* **EXERCISE REQUIREMENTS**:
Work through the material below and tally the lines holding "Huisjes"; only the tally should be returned.

○ ○ ○ ○

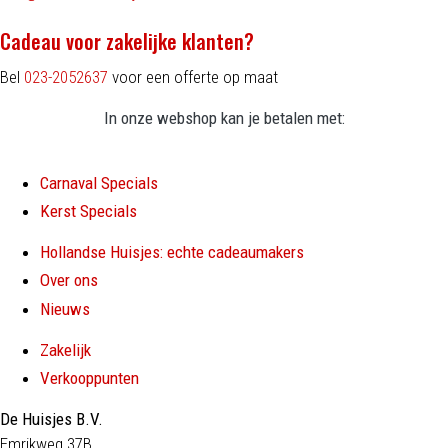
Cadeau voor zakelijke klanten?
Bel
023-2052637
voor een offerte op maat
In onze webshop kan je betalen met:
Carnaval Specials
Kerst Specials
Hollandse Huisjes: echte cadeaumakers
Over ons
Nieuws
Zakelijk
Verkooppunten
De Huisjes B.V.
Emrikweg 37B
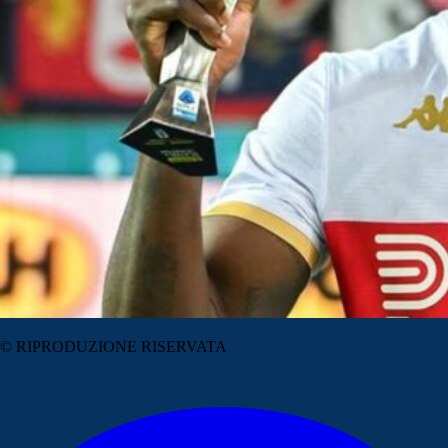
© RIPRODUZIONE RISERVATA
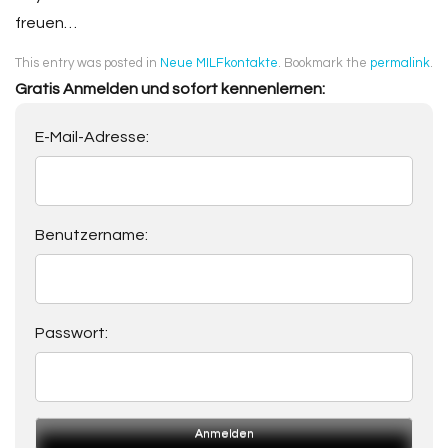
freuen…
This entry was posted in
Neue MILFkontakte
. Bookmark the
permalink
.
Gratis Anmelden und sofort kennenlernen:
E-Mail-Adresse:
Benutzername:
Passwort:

○ ○ ○ ○

* **PROBLEM SOLUTION**:
2